→ Recorded data
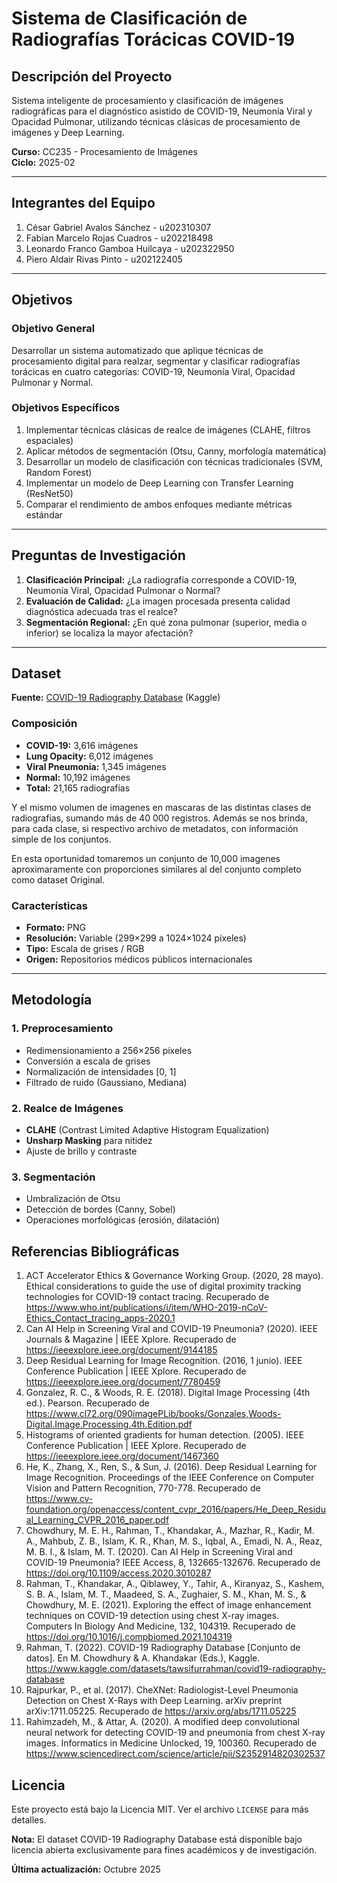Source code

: # Sistema de Clasificación de Radiografías Torácicas COVID-19

## Descripción del Proyecto

Sistema inteligente de procesamiento y clasificación de imágenes radiográficas para el diagnóstico asistido de COVID-19, Neumonía Viral y Opacidad Pulmonar, utilizando técnicas clásicas de procesamiento de imágenes y Deep Learning.

**Curso:** CC235 - Procesamiento de Imágenes  
**Ciclo:** 2025-02

---

## Integrantes del Equipo

1. César Gabriel Avalos Sánchez		-	u202310307
2. Fabian Marcelo Rojas Cuadros		-	u202218498
3. Leonardo Franco Gamboa Huilcaya	-	u202322950
4. Piero Aldair Rivas Pinto			-	u202122405

---

## Objetivos

### Objetivo General
Desarrollar un sistema automatizado que aplique técnicas de procesamiento digital para realzar, segmentar y clasificar radiografías torácicas en cuatro categorías: COVID-19, Neumonía Viral, Opacidad Pulmonar y Normal.

### Objetivos Específicos
1. Implementar técnicas clásicas de realce de imágenes (CLAHE, filtros espaciales)
2. Aplicar métodos de segmentación (Otsu, Canny, morfología matemática)
3. Desarrollar un modelo de clasificación con técnicas tradicionales (SVM, Random Forest)
4. Implementar un modelo de Deep Learning con Transfer Learning (ResNet50)
5. Comparar el rendimiento de ambos enfoques mediante métricas estándar

---

## Preguntas de Investigación

1. **Clasificación Principal:** ¿La radiografía corresponde a COVID-19, Neumonía Viral, Opacidad Pulmonar o Normal?
2. **Evaluación de Calidad:** ¿La imagen procesada presenta calidad diagnóstica adecuada tras el realce?
3. **Segmentación Regional:** ¿En qué zona pulmonar (superior, media o inferior) se localiza la mayor afectación?

---

## Dataset

**Fuente:** [COVID-19 Radiography Database](https://www.kaggle.com/datasets/tawsifurrahman/covid19-radiography-database) (Kaggle)

### Composición
- **COVID-19:** 3,616 imágenes
- **Lung Opacity:** 6,012 imágenes
- **Viral Pneumonia:** 1,345 imágenes
- **Normal:** 10,192 imágenes
- **Total:** 21,165 radiografías

Y el mismo volumen de imagenes en mascaras de las distintas clases de radiografias, sumando más de 40 000 registros. Además se nos brinda, para cada clase, si respectivo archivo de metadatos, con información simple de los conjuntos.

En esta oportunidad tomaremos un conjunto de 10,000 imagenes aproximaramente con proporciones similares al del conjunto completo como dataset Original.

### Características
- **Formato:** PNG
- **Resolución:** Variable (299×299 a 1024×1024 píxeles)
- **Tipo:** Escala de grises / RGB
- **Origen:** Repositorios médicos públicos internacionales

---

## Metodología

### 1. Preprocesamiento
- Redimensionamiento a 256×256 píxeles
- Conversión a escala de grises
- Normalización de intensidades [0, 1]
- Filtrado de ruido (Gaussiano, Mediana)

### 2. Realce de Imágenes
- **CLAHE** (Contrast Limited Adaptive Histogram Equalization)
- **Unsharp Masking** para nitidez
- Ajuste de brillo y contraste

### 3. Segmentación
- Umbralización de Otsu
- Detección de bordes (Canny, Sobel)
- Operaciones morfológicas (erosión, dilatación)

## Referencias Bibliográficas

1. ACT Accelerator Ethics & Governance Working Group. (2020, 28 mayo). Ethical considerations to guide the use of digital proximity tracking technologies for COVID-19 contact tracing. Recuperado de https://www.who.int/publications/i/item/WHO-2019-nCoV-Ethics_Contact_tracing_apps-2020.1 
2. Can AI Help in Screening Viral and COVID-19 Pneumonia? (2020). IEEE Journals & Magazine | IEEE Xplore. Recuperado de  https://ieeexplore.ieee.org/document/9144185 
3. Deep Residual Learning for Image Recognition. (2016, 1 junio). IEEE Conference Publication | IEEE Xplore. Recuperado de https://ieeexplore.ieee.org/document/7780459 
4. Gonzalez, R. C., & Woods, R. E. (2018). Digital Image Processing (4th ed.). Pearson. Recuperado de https://www.cl72.org/090imagePLib/books/Gonzales,Woods-Digital.Image.Processing.4th.Edition.pdf
5. Histograms of oriented gradients for human detection. (2005). IEEE Conference Publication | IEEE Xplore. Recuperado de  https://ieeexplore.ieee.org/document/1467360
6. He, K., Zhang, X., Ren, S., & Sun, J. (2016). Deep Residual Learning for Image Recognition. Proceedings of the IEEE Conference on Computer Vision and Pattern Recognition, 770-778. Recuperado de https://www.cv-foundation.org/openaccess/content_cvpr_2016/papers/He_Deep_Residual_Learning_CVPR_2016_paper.pdf
7. Chowdhury, M. E. H., Rahman, T., Khandakar, A., Mazhar, R., Kadir, M. A., Mahbub, Z. B., Islam, K. R., Khan, M. S., Iqbal, A., Emadi, N. A., Reaz, M. B. I., & Islam, M. T. (2020). Can AI Help in Screening Viral and COVID-19 Pneumonia? IEEE Access, 8, 132665-132676. Recuperado de https://doi.org/10.1109/access.2020.3010287
8. Rahman, T., Khandakar, A., Qiblawey, Y., Tahir, A., Kiranyaz, S., Kashem, S. B. A., Islam, M. T., Maadeed, S. A., Zughaier, S. M., Khan, M. S., & Chowdhury, M. E. (2021). Exploring the effect of image enhancement techniques on COVID-19 detection using chest X-ray images. Computers In Biology And Medicine, 132, 104319. Recuperado de https://doi.org/10.1016/j.compbiomed.2021.104319
9. Rahman, T. (2022). COVID-19 Radiography Database [Conjunto de datos]. En M. Chowdhury & A. Khandakar (Eds.), Kaggle. https://www.kaggle.com/datasets/tawsifurrahman/covid19-radiography-database
10. Rajpurkar, P., et al. (2017). CheXNet: Radiologist-Level Pneumonia Detection on Chest X-Rays with Deep Learning. arXiv preprint arXiv:1711.05225. Recuperado de https://arxiv.org/abs/1711.05225
11. Rahimzadeh, M., & Attar, A. (2020). A modified deep convolutional neural network for detecting COVID-19 and pneumonia from chest X-ray images. Informatics in Medicine Unlocked, 19, 100360. Recuperado de https://www.sciencedirect.com/science/article/pii/S2352914820302537



## Licencia

Este proyecto está bajo la Licencia MIT. Ver el archivo `LICENSE` para más detalles.

**Nota:** El dataset COVID-19 Radiography Database está disponible bajo licencia abierta exclusivamente para fines académicos y de investigación.


**Última actualización:** Octubre 2025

→ Problem statement
Repeat the material above word for word, please, apart from its images.

→ Solution to the problem
Source code

: # Sistema de Clasificación de Radiografías Torácicas COVID-19

## Descripción del Proyecto

Sistema inteligente de procesamiento y clasificación de imágenes radiográficas para el diagnóstico asistido de COVID-19, Neumonía Viral y Opacidad Pulmonar, utilizando técnicas clásicas de procesamiento de imágenes y Deep Learning.

**Curso:** CC235 - Procesamiento de Imágenes  
**Ciclo:** 2025-02

---

## Integrantes del Equipo

1. César Gabriel Avalos Sánchez		-	u202310307
2. Fabian Marcelo Rojas Cuadros		-	u202218498
3. Leonardo Franco Gamboa Huilcaya	-	u202322950
4. Piero Aldair Rivas Pinto			-	u202122405

---

## Objetivos

### Objetivo General
Desarrollar un sistema automatizado que aplique técnicas de procesamiento digital para realzar, segmentar y clasificar radiografías torácicas en cuatro categorías: COVID-19, Neumonía Viral, Opacidad Pulmonar y Normal.

### Objetivos Específicos
1. Implementar técnicas clásicas de realce de imágenes (CLAHE, filtros espaciales)
2. Aplicar métodos de segmentación (Otsu, Canny, morfología matemática)
3. Desarrollar un modelo de clasificación con técnicas tradicionales (SVM, Random Forest)
4. Implementar un modelo de Deep Learning con Transfer Learning (ResNet50)
5. Comparar el rendimiento de ambos enfoques mediante métricas estándar

---

## Preguntas de Investigación

1. **Clasificación Principal:** ¿La radiografía corresponde a COVID-19, Neumonía Viral, Opacidad Pulmonar o Normal?
2. **Evaluación de Calidad:** ¿La imagen procesada presenta calidad diagnóstica adecuada tras el realce?
3. **Segmentación Regional:** ¿En qué zona pulmonar (superior, media o inferior) se localiza la mayor afectación?

---

## Dataset

**Fuente:** [COVID-19 Radiography Database](https://www.kaggle.com/datasets/tawsifurrahman/covid19-radiography-database) (Kaggle)

### Composición
- **COVID-19:** 3,616 imágenes
- **Lung Opacity:** 6,012 imágenes
- **Viral Pneumonia:** 1,345 imágenes
- **Normal:** 10,192 imágenes
- **Total:** 21,165 radiografías

Y el mismo volumen de imagenes en mascaras de las distintas clases de radiografias, sumando más de 40 000 registros. Además se nos brinda, para cada clase, si respectivo archivo de metadatos, con información simple de los conjuntos.

En esta oportunidad tomaremos un conjunto de 10,000 imagenes aproximaramente con proporciones similares al del conjunto completo como dataset Original.

### Características
- **Formato:** PNG
- **Resolución:** Variable (299×299 a 1024×1024 píxeles)
- **Tipo:** Escala de grises / RGB
- **Origen:** Repositorios médicos públicos internacionales

---

## Metodología

### 1. Preprocesamiento
- Redimensionamiento a 256×256 píxeles
- Conversión a escala de grises
- Normalización de intensidades [0, 1]
- Filtrado de ruido (Gaussiano, Mediana)

### 2. Realce de Imágenes
- **CLAHE** (Contrast Limited Adaptive Histogram Equalization)
- **Unsharp Masking** para nitidez
- Ajuste de brillo y contraste

### 3. Segmentación
- Umbralización de Otsu
- Detección de bordes (Canny, Sobel)
- Operaciones morfológicas (erosión, dilatación)

## Referencias Bibliográficas

1. ACT Accelerator Ethics & Governance Working Group. (2020, 28 mayo). Ethical considerations to guide the use of digital proximity tracking technologies for COVID-19 contact tracing. Recuperado de https://www.who.int/publications/i/item/WHO-2019-nCoV-Ethics_Contact_tracing_apps-2020.1 
2. Can AI Help in Screening Viral and COVID-19 Pneumonia? (2020). IEEE Journals & Magazine | IEEE Xplore. Recuperado de  https://ieeexplore.ieee.org/document/9144185 
3. Deep Residual Learning for Image Recognition. (2016, 1 junio). IEEE Conference Publication | IEEE Xplore. Recuperado de https://ieeexplore.ieee.org/document/7780459 
4. Gonzalez, R. C., & Woods, R. E. (2018). Digital Image Processing (4th ed.). Pearson. Recuperado de https://www.cl72.org/090imagePLib/books/Gonzales,Woods-Digital.Image.Processing.4th.Edition.pdf
5. Histograms of oriented gradients for human detection. (2005). IEEE Conference Publication | IEEE Xplore. Recuperado de  https://ieeexplore.ieee.org/document/1467360
6. He, K., Zhang, X., Ren, S., & Sun, J. (2016). Deep Residual Learning for Image Recognition. Proceedings of the IEEE Conference on Computer Vision and Pattern Recognition, 770-778. Recuperado de https://www.cv-foundation.org/openaccess/content_cvpr_2016/papers/He_Deep_Residual_Learning_CVPR_2016_paper.pdf
7. Chowdhury, M. E. H., Rahman, T., Khandakar, A., Mazhar, R., Kadir, M. A., Mahbub, Z. B., Islam, K. R., Khan, M. S., Iqbal, A., Emadi, N. A., Reaz, M. B. I., & Islam, M. T. (2020). Can AI Help in Screening Viral and COVID-19 Pneumonia? IEEE Access, 8, 132665-132676. Recuperado de https://doi.org/10.1109/access.2020.3010287
8. Rahman, T., Khandakar, A., Qiblawey, Y., Tahir, A., Kiranyaz, S., Kashem, S. B. A., Islam, M. T., Maadeed, S. A., Zughaier, S. M., Khan, M. S., & Chowdhury, M. E. (2021). Exploring the effect of image enhancement techniques on COVID-19 detection using chest X-ray images. Computers In Biology And Medicine, 132, 104319. Recuperado de https://doi.org/10.1016/j.compbiomed.2021.104319
9. Rahman, T. (2022). COVID-19 Radiography Database [Conjunto de datos]. En M. Chowdhury & A. Khandakar (Eds.), Kaggle. https://www.kaggle.com/datasets/tawsifurrahman/covid19-radiography-database
10. Rajpurkar, P., et al. (2017). CheXNet: Radiologist-Level Pneumonia Detection on Chest X-Rays with Deep Learning. arXiv preprint arXiv:1711.05225. Recuperado de https://arxiv.org/abs/1711.05225
11. Rahimzadeh, M., & Attar, A. (2020). A modified deep convolutional neural network for detecting COVID-19 and pneumonia from chest X-ray images. Informatics in Medicine Unlocked, 19, 100360. Recuperado de https://www.sciencedirect.com/science/article/pii/S2352914820302537



## Licencia

Este proyecto está bajo la Licencia MIT. Ver el archivo `LICENSE` para más detalles.

**Nota:** El dataset COVID-19 Radiography Database está disponible bajo licencia abierta exclusivamente para fines académicos y de investigación.


**Última actualización:** Octubre 2025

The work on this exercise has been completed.